# Source text
--- START ---

Concerning the central effects of Humirianthera ampla on the glutamatergic system, non-specific effects, such as ataxia, motor disability, memory impairment and depression of the central nervous system could also be displayed by the plant extract (Coderre and Van Empel, 1994;Izquierdo and Medina, 1997;Vinadé et al., 2004). Here, we observed that EE from Humirianthera ampla did alter motor performance, locomotor activity and memory in the doses that caused significant antinociception.

The involvement of opioid system on the antinociceptive action of Humirianthera ampla was demonstrated through the pretreatment of animals with the non-selective opioid receptor antagonist naloxone. Interestingly, the effects of Humirianthera ampla on the opioid system were restricted to the central nervous system, since the antagonism of the peripheral opioid system by naloxone methiodide did not counteract the antinociception of Humirianthera ampla.

Although Humirianthera ampla has antinociceptive properties that are, at least in part, dependent on opiod system, the plant extract did not prevent the thermal nociception in the tail-flick test. The absence of effect against nociceptive transmission on the tail-flick test could be explained because the response caused by this stimulus corresponds to a reflex action from the spinal medulla and does not involve supraspinal centers (Chapman et al., 1985;Le Bars et al., 2001).

Another remarkable finding of this study resides on the involvement of the serotonergic system on the antinociceptive action of Humirianthera ampla. Serotonergic neurons have a crucial role in the control of pain (Fields et al., 1991;Alhaider et al., 1991;Millan, 2002). The diversity of subtype receptors for serotonin, with different patterns of coupling to the intracellular transduction mechanisms, makes this system able to exert either facilitatory or inhibitory function (Bardin et al., 2000). It is well postulated that the activation of spinal serotonergic subtype receptors 5-HT 1A , 5-HT 2 and 5-HT 3 produces antinociception (Bardin et al., 2000;Millan, 2002). Corroborating with these previous studies, we found here that the antagonism of these receptors by WAY100635, ketanserin and ondansetron counteracted the antinociception of Humirianthera ampla.

The antinociception caused by serotonin is partially due to a release of adenosine in the spinal cord (Sawynok and Reid, 1996). However, the antagonism of adenosine receptors did not prevent the antinociception of Humirianthera ampla. Regarding this finding, the antinociception caused by Humirianthera ampla is likely not related with a modulation of the adenosinergic system.

Conclusion

In summary, the present results provide convincing evidence that EE from Humirianthera ampla exerts a long-lasting and pronounced systemic antinociception against nociceptive response caused by formalin, glutamate and capsaicin in mice. The decrease on nociception response was greatly associated with an effect of the plant extract in the central nervous system. Our results indicate that glutamatergic, neurokinin, NO, opioid and serotonergic pathways are closely involved with the antinociception of the Humirianthera ampla. These effects are probably due to the presence of different constituents in the plant extract. Hence, additional studies are being carried out to identify the compounds of Humirianthera ampla responsible by its antinociceptive action.

--- END ---

# Instructions
(A) In the passage on Humirianthera ampla, which three antagonists counteracted the plant's antinociception?
(B) According to the passage on Humirianthera ampla, why might the plant extract have had no effect in the tail-flick test? Answer in one to three sentences.
(C) Summarize the passage on Humirianthera ampla in two sentences.

# Provided records
--- START ---

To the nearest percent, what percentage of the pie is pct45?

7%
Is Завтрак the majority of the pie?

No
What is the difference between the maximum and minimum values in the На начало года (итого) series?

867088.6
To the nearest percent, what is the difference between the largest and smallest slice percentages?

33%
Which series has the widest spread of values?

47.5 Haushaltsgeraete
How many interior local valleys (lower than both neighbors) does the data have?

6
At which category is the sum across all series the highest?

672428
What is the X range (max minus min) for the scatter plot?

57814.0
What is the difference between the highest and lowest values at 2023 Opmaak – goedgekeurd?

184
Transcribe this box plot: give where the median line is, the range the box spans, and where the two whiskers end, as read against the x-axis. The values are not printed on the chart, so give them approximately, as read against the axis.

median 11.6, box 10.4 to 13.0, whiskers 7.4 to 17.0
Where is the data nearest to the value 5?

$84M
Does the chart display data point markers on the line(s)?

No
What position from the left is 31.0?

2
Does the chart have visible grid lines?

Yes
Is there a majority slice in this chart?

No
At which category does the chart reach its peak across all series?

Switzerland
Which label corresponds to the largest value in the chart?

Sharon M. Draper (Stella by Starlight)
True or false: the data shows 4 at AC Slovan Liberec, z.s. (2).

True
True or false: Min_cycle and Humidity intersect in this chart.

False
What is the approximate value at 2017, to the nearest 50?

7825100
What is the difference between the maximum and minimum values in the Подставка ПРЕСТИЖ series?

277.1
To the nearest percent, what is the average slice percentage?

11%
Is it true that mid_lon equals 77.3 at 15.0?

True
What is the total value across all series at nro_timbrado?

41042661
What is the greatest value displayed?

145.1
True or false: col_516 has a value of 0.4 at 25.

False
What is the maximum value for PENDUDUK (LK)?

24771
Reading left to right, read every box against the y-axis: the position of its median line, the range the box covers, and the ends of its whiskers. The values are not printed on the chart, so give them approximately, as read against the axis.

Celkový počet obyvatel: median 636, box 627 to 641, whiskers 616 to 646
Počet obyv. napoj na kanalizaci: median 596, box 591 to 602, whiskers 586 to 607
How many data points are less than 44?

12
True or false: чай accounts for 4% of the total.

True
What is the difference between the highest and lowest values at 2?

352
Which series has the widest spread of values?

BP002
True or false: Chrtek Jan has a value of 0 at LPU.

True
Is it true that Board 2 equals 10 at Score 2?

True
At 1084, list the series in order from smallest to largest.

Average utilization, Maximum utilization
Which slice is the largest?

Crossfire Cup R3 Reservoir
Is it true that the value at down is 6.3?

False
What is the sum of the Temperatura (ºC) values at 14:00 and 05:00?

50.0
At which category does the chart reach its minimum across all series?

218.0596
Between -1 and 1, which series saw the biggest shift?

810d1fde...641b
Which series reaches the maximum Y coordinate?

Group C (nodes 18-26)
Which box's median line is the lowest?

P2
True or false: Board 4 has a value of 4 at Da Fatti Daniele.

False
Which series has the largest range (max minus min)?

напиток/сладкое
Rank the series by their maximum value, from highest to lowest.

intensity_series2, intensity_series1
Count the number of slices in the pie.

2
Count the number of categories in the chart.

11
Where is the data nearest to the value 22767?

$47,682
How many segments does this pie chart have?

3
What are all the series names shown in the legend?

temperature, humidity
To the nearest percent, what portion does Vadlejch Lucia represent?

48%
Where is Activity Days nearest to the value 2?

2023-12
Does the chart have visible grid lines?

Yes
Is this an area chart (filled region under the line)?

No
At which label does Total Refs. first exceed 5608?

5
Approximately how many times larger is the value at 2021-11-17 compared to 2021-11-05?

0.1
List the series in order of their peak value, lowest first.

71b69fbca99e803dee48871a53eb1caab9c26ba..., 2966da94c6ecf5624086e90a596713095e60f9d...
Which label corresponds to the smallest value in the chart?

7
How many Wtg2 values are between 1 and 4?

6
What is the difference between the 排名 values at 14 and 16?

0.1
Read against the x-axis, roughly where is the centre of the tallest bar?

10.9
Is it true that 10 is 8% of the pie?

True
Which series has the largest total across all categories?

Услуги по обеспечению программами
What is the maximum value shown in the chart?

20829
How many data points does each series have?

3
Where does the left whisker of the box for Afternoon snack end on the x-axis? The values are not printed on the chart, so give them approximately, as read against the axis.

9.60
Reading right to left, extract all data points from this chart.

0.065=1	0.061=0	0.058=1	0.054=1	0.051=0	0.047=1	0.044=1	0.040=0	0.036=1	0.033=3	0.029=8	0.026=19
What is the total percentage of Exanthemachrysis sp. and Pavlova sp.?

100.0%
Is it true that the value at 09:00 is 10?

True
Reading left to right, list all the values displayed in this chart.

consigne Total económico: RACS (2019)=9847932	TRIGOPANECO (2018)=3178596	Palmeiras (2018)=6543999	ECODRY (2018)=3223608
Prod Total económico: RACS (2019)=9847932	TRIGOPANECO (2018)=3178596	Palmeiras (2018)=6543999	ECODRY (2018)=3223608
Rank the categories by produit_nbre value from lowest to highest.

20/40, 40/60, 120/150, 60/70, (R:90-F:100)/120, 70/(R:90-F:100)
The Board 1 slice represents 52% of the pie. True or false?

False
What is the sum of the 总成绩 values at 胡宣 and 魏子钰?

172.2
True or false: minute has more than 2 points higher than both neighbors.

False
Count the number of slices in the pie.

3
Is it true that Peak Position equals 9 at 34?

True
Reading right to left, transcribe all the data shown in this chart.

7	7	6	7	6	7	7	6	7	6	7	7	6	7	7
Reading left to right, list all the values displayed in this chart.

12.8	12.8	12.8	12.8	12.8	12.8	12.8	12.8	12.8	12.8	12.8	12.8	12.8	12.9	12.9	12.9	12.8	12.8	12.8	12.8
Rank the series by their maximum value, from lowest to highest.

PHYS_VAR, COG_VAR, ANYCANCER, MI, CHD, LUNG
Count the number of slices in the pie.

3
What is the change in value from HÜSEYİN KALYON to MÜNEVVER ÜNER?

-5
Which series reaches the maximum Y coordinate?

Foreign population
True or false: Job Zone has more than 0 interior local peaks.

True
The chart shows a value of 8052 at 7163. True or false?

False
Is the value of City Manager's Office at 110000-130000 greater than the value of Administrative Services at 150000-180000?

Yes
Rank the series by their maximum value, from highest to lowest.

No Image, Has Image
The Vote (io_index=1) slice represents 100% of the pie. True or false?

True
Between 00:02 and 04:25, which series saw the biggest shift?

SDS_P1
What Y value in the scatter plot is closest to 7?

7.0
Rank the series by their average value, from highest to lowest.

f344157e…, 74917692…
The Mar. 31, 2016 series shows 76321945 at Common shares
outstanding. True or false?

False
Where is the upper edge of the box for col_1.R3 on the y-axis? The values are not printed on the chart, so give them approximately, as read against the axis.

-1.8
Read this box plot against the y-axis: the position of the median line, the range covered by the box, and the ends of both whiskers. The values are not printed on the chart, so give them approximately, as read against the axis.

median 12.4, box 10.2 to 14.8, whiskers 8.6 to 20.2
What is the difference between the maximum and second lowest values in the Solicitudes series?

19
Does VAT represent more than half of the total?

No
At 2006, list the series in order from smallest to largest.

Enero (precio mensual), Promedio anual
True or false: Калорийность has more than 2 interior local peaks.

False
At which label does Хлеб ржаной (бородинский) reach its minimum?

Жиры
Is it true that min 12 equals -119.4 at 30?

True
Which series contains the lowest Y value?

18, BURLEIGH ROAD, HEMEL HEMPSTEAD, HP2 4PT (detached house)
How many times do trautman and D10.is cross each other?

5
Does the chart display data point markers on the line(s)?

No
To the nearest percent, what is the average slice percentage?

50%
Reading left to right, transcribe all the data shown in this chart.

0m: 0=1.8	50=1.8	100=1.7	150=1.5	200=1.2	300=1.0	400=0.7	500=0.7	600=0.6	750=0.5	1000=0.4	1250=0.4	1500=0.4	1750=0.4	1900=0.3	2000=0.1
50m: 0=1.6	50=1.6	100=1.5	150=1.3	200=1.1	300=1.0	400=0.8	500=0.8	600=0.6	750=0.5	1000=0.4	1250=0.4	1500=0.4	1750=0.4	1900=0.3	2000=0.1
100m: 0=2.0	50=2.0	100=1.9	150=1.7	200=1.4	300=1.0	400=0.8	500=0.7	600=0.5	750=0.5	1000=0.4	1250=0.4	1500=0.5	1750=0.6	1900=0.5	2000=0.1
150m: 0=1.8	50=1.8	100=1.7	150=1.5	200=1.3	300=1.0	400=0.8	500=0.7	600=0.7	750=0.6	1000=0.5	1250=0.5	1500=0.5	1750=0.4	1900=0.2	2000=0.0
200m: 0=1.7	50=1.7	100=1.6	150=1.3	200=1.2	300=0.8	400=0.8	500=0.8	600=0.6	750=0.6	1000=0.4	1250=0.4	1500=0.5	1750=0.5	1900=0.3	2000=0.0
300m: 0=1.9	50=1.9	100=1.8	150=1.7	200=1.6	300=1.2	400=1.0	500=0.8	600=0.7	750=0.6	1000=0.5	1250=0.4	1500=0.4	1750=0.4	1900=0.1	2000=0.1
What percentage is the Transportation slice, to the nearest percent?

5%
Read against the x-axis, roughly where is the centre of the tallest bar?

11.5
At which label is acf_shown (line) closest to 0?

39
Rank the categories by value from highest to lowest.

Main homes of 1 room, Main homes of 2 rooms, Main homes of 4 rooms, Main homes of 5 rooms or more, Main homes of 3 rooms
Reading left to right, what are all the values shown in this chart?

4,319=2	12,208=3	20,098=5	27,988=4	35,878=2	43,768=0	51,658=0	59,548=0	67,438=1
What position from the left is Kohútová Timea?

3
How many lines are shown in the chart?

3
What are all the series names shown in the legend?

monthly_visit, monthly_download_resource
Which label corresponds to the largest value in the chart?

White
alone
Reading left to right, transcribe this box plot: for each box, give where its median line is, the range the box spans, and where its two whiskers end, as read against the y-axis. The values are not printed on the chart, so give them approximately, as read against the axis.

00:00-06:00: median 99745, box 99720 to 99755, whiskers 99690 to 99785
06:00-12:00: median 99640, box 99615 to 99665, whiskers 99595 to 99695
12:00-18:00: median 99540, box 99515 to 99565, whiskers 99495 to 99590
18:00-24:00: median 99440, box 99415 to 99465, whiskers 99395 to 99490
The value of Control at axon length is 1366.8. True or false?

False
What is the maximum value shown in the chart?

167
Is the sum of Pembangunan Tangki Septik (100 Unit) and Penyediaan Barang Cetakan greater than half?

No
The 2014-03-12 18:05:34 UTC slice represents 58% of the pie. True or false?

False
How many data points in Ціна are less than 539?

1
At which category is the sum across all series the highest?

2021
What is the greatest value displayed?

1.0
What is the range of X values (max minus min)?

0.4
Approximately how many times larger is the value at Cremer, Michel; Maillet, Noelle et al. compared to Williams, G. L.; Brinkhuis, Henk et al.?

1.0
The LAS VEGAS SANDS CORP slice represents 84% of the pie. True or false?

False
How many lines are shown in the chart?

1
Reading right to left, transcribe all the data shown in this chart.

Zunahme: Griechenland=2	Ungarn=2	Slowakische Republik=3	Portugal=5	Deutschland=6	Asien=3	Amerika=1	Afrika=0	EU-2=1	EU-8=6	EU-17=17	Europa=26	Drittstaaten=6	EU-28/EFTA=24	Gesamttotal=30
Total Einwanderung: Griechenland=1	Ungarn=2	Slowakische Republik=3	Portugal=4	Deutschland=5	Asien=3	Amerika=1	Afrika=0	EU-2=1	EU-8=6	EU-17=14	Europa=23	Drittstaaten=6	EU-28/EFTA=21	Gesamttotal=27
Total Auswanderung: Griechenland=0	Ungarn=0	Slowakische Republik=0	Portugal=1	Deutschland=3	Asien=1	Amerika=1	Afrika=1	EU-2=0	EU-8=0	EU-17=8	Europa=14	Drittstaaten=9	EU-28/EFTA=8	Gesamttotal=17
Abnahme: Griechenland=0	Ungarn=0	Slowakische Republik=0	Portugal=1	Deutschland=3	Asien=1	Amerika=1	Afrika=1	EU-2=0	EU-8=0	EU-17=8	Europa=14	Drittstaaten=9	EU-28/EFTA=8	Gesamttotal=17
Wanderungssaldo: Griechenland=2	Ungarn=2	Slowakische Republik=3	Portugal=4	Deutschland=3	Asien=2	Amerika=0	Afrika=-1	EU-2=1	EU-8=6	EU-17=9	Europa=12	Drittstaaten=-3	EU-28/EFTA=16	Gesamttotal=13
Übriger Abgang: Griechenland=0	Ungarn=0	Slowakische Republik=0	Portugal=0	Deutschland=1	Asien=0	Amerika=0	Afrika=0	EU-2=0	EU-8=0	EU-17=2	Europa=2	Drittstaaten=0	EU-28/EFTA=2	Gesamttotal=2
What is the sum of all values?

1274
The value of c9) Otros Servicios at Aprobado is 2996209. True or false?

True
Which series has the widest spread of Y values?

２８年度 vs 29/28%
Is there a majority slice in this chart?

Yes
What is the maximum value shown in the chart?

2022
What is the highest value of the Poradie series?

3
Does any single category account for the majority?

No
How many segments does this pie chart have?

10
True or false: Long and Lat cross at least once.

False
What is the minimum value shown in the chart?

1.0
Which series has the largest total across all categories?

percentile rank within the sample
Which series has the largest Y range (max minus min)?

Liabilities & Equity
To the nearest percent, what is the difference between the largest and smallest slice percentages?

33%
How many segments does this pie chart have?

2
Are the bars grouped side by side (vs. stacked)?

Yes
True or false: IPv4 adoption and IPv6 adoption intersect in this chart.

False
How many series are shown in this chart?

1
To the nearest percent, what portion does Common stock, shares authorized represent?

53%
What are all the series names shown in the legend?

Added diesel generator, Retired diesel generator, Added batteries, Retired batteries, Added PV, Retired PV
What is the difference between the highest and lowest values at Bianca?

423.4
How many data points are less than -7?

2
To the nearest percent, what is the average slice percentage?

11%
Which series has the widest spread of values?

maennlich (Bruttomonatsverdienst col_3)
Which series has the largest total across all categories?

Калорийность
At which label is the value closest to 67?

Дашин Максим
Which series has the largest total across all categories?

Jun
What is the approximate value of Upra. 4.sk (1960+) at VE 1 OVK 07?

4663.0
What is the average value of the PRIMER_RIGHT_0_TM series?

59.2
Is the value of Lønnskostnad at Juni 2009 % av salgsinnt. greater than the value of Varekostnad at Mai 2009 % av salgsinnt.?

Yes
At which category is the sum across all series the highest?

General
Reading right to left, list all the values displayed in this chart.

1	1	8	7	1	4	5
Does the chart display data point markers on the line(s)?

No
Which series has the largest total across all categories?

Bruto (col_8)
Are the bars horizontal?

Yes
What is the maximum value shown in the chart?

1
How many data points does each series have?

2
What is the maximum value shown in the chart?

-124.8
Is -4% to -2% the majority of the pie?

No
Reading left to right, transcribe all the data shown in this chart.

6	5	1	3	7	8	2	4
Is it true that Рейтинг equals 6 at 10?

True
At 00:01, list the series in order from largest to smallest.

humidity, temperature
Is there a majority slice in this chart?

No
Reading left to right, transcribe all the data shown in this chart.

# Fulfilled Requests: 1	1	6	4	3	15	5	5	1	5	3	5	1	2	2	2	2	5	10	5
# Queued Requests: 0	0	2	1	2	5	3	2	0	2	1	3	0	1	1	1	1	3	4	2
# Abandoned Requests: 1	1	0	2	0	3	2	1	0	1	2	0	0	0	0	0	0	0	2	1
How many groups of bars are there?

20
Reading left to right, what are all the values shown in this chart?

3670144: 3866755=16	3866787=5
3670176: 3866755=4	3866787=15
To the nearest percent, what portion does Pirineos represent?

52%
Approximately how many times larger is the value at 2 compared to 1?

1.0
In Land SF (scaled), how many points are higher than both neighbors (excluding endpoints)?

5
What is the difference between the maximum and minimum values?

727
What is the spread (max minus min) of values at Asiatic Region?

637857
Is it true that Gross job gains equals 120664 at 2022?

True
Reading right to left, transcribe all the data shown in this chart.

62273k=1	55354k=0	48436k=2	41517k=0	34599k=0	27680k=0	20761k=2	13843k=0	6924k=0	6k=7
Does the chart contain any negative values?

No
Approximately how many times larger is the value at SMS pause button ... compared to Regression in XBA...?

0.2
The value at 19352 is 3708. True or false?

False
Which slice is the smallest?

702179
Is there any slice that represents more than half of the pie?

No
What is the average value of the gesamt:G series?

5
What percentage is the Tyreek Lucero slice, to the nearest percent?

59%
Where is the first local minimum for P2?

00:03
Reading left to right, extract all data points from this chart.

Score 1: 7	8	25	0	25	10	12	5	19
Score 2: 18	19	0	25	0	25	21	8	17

--- END ---

# Answers to the exercises
(A) WAY100635, ketanserin and ondansetron counteracted it.

(B) The passage suggests that the response to the tail-flick stimulus is a reflex action from the spinal medulla. This reflex does not involve supraspinal centers, which could explain why the extract did not prevent the thermal nociception.

(C) The extract of Humirianthera ampla produced long-lasting, pronounced antinociception in mice against formalin, glutamate and capsaicin, mainly through an effect on the central nervous system, though it did not prevent thermal nociception in the tail-flick test. Glutamatergic, neurokinin, NO, centrally acting opioid and serotonergic pathways were involved, but the adenosinergic system apparently was not, and further studies are underway to identify the responsible compounds.